WORK TASK:
From the line with "going to be looking." down to the final line of the material below, quote every line exactly and leave out all lines before it.
*** Opening of ENTRIES SHOWN ***
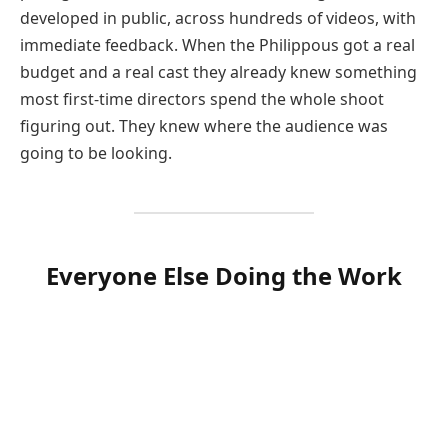
developed in public, across hundreds of videos, with
immediate feedback. When the Philippous got a real
budget and a real cast they already knew something
most first-time directors spend the whole shoot
figuring out. They knew where the audience was
going to be looking.
Everyone Else Doing the Work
*** Close of ENTRIES SHOWN ***
SOLUTION TO THE EXERCISE:
going to be looking.
Everyone Else Doing the Work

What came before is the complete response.